Collected data:
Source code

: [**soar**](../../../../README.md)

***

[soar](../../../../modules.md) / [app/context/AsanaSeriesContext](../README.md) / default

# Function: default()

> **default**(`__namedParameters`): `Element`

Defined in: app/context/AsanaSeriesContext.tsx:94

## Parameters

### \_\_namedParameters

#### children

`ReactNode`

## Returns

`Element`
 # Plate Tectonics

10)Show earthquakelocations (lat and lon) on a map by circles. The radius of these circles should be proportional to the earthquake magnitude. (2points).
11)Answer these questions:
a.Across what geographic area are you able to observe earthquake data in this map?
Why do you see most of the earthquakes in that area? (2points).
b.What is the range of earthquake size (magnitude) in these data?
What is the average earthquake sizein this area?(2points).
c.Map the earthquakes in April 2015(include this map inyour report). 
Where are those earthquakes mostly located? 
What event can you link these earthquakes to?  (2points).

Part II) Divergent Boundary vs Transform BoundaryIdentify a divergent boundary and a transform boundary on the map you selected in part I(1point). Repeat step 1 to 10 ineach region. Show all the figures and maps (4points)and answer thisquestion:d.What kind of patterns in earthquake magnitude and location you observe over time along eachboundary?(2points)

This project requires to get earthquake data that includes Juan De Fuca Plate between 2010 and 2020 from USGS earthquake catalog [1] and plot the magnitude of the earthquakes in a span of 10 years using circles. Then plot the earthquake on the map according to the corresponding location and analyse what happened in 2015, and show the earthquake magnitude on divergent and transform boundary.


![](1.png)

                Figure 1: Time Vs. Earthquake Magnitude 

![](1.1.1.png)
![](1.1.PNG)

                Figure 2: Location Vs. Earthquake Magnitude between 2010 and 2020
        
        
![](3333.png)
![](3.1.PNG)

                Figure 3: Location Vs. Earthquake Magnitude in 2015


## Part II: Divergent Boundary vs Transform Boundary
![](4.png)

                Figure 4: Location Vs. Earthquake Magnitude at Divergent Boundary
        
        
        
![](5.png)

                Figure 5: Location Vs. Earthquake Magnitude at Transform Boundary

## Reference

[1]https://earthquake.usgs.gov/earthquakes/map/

...

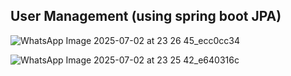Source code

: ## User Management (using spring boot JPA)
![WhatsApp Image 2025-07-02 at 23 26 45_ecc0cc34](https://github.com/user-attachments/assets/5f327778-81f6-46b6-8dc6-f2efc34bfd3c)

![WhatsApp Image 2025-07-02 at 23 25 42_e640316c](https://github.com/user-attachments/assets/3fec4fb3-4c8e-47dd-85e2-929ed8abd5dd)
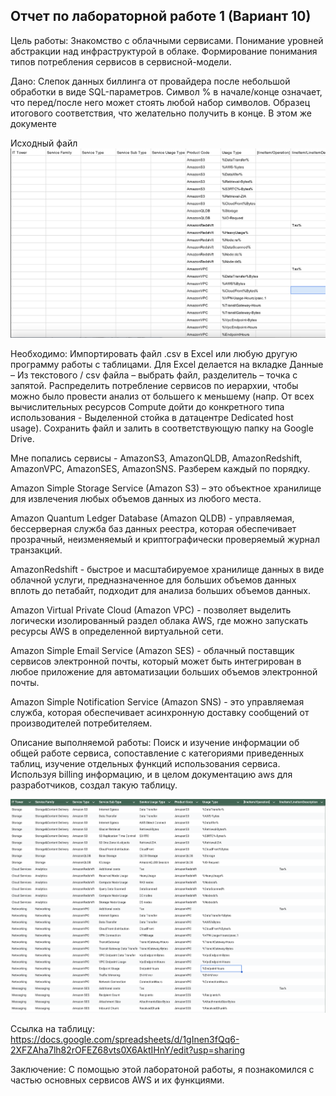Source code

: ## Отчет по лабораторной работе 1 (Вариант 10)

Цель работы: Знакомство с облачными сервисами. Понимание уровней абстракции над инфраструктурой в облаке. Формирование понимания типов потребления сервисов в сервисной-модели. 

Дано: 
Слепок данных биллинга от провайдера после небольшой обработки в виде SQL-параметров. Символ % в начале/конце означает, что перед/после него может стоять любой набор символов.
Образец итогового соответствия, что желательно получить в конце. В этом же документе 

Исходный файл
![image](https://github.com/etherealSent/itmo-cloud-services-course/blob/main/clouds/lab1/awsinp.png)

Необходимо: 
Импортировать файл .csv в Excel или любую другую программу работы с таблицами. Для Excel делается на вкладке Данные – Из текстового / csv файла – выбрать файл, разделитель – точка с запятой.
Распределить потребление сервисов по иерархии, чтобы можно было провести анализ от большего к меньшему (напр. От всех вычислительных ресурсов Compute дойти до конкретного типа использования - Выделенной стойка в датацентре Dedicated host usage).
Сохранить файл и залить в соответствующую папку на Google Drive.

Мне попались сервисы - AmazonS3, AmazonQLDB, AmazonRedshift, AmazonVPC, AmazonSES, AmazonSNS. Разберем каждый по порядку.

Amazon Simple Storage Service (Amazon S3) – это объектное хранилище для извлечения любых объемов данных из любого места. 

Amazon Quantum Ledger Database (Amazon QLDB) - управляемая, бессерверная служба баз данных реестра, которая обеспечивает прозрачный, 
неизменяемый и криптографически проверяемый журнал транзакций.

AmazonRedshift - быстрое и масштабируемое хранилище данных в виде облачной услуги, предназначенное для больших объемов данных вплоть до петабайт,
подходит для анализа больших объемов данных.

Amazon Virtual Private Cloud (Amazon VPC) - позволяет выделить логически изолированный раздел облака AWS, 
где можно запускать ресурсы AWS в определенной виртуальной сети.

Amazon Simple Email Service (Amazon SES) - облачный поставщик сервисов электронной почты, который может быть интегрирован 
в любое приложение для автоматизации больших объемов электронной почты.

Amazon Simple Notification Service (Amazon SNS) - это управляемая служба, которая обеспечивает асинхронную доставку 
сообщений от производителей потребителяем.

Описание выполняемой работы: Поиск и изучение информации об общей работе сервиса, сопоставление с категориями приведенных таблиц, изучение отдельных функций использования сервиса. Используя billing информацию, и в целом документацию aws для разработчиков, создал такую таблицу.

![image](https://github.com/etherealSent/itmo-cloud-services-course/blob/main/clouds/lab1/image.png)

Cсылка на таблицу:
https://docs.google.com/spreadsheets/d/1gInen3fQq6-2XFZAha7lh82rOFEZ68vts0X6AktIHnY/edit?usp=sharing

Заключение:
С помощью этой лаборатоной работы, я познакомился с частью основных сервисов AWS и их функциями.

■ Instructions to follow:
Please reproduce, character for character, the lines in the entries above starting at the line that contains "Мне попались сервисы" and ending at the line that contains "С помощью этой", with both of those lines included. Copy only that span.

■ Task result:
Мне попались сервисы - AmazonS3, AmazonQLDB, AmazonRedshift, AmazonVPC, AmazonSES, AmazonSNS. Разберем каждый по порядку.

Amazon Simple Storage Service (Amazon S3) – это объектное хранилище для извлечения любых объемов данных из любого места. 

Amazon Quantum Ledger Database (Amazon QLDB) - управляемая, бессерверная служба баз данных реестра, которая обеспечивает прозрачный, 
неизменяемый и криптографически проверяемый журнал транзакций.

AmazonRedshift - быстрое и масштабируемое хранилище данных в виде облачной услуги, предназначенное для больших объемов данных вплоть до петабайт,
подходит для анализа больших объемов данных.

Amazon Virtual Private Cloud (Amazon VPC) - позволяет выделить логически изолированный раздел облака AWS, 
где можно запускать ресурсы AWS в определенной виртуальной сети.

Amazon Simple Email Service (Amazon SES) - облачный поставщик сервисов электронной почты, который может быть интегрирован 
в любое приложение для автоматизации больших объемов электронной почты.

Amazon Simple Notification Service (Amazon SNS) - это управляемая служба, которая обеспечивает асинхронную доставку 
сообщений от производителей потребителяем.

Описание выполняемой работы: Поиск и изучение информации об общей работе сервиса, сопоставление с категориями приведенных таблиц, изучение отдельных функций использования сервиса. Используя billing информацию, и в целом документацию aws для разработчиков, создал такую таблицу.

![image](https://github.com/etherealSent/itmo-cloud-services-course/blob/main/clouds/lab1/image.png)

Cсылка на таблицу:
https://docs.google.com/spreadsheets/d/1gInen3fQq6-2XFZAha7lh82rOFEZ68vts0X6AktIHnY/edit?usp=sharing

Заключение:
С помощью этой лаборатоной работы, я познакомился с частью основных сервисов AWS и их функциями.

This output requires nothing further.